(DATA TO PROCESS begins)

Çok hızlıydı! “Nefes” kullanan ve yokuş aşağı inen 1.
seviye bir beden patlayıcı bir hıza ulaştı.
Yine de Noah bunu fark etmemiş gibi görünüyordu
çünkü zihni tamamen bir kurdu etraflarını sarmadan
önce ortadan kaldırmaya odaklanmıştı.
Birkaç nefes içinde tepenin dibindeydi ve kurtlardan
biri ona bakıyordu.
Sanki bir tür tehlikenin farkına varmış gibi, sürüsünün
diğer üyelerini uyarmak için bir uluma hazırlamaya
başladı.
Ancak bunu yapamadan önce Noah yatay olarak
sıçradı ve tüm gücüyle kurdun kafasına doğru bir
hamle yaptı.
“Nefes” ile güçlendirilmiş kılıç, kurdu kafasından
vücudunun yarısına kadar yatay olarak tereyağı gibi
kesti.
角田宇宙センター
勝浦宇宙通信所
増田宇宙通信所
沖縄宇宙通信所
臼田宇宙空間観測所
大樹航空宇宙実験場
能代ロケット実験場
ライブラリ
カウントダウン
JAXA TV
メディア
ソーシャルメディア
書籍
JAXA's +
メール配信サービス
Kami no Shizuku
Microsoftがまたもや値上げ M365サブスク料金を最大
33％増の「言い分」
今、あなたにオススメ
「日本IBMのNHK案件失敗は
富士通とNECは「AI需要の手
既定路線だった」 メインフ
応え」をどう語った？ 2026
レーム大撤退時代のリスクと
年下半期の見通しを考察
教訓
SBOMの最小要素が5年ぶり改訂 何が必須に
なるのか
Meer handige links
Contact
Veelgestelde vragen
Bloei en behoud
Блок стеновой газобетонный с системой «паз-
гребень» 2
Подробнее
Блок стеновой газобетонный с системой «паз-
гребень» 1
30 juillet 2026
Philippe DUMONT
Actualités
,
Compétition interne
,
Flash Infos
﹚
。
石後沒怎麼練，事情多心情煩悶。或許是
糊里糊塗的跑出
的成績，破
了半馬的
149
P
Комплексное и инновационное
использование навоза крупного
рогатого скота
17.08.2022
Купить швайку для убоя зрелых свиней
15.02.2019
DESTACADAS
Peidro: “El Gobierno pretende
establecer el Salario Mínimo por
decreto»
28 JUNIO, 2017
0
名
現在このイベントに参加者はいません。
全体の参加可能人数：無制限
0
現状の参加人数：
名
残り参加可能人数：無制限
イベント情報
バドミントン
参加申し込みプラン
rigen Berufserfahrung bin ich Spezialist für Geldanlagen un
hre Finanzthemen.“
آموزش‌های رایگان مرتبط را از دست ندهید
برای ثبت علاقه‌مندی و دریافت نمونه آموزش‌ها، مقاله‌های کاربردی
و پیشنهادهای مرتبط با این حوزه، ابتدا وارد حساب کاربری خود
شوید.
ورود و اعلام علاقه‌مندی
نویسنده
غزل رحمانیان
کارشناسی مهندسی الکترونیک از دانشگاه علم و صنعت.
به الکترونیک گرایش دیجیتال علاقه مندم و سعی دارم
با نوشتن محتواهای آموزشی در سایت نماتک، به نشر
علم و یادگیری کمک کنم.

(DATA TO PROCESS ends)

WHAT THE TASK ASKS =
Print every row above unchanged, keeping each line break and character in its original order.

RESPONSE AREA =
Çok hızlıydı! “Nefes” kullanan ve yokuş aşağı inen 1.
seviye bir beden patlayıcı bir hıza ulaştı.
Yine de Noah bunu fark etmemiş gibi görünüyordu
çünkü zihni tamamen bir kurdu etraflarını sarmadan
önce ortadan kaldırmaya odaklanmıştı.
Birkaç nefes içinde tepenin dibindeydi ve kurtlardan
biri ona bakıyordu.
Sanki bir tür tehlikenin farkına varmış gibi, sürüsünün
diğer üyelerini uyarmak için bir uluma hazırlamaya
başladı.
Ancak bunu yapamadan önce Noah yatay olarak
sıçradı ve tüm gücüyle kurdun kafasına doğru bir
hamle yaptı.
“Nefes” ile güçlendirilmiş kılıç, kurdu kafasından
vücudunun yarısına kadar yatay olarak tereyağı gibi
kesti.
角田宇宙センター
勝浦宇宙通信所
増田宇宙通信所
沖縄宇宙通信所
臼田宇宙空間観測所
大樹航空宇宙実験場
能代ロケット実験場
ライブラリ
カウントダウン
JAXA TV
メディア
ソーシャルメディア
書籍
JAXA's +
メール配信サービス
Kami no Shizuku
Microsoftがまたもや値上げ M365サブスク料金を最大
33％増の「言い分」
今、あなたにオススメ
「日本IBMのNHK案件失敗は
富士通とNECは「AI需要の手
既定路線だった」 メインフ
応え」をどう語った？ 2026
レーム大撤退時代のリスクと
年下半期の見通しを考察
教訓
SBOMの最小要素が5年ぶり改訂 何が必須に
なるのか
Meer handige links
Contact
Veelgestelde vragen
Bloei en behoud
Блок стеновой газобетонный с системой «паз-
гребень» 2
Подробнее
Блок стеновой газобетонный с системой «паз-
гребень» 1
30 juillet 2026
Philippe DUMONT
Actualités
,
Compétition interne
,
Flash Infos
﹚
。
石後沒怎麼練，事情多心情煩悶。或許是
糊里糊塗的跑出
的成績，破
了半馬的
149
P
Комплексное и инновационное
использование навоза крупного
рогатого скота
17.08.2022
Купить швайку для убоя зрелых свиней
15.02.2019
DESTACADAS
Peidro: “El Gobierno pretende
establecer el Salario Mínimo por
decreto»
28 JUNIO, 2017
0
名
現在このイベントに参加者はいません。
全体の参加可能人数：無制限
0
現状の参加人数：
名
残り参加可能人数：無制限
イベント情報
バドミントン
参加申し込みプラン
rigen Berufserfahrung bin ich Spezialist für Geldanlagen un
hre Finanzthemen.“
آموزش‌های رایگان مرتبط را از دست ندهید
برای ثبت علاقه‌مندی و دریافت نمونه آموزش‌ها، مقاله‌های کاربردی
و پیشنهادهای مرتبط با این حوزه، ابتدا وارد حساب کاربری خود
شوید.
ورود و اعلام علاقه‌مندی
نویسنده
غزل رحمانیان
کارشناسی مهندسی الکترونیک از دانشگاه علم و صنعت.
به الکترونیک گرایش دیجیتال علاقه مندم و سعی دارم
با نوشتن محتواهای آموزشی در سایت نماتک، به نشر
علم و یادگیری کمک کنم.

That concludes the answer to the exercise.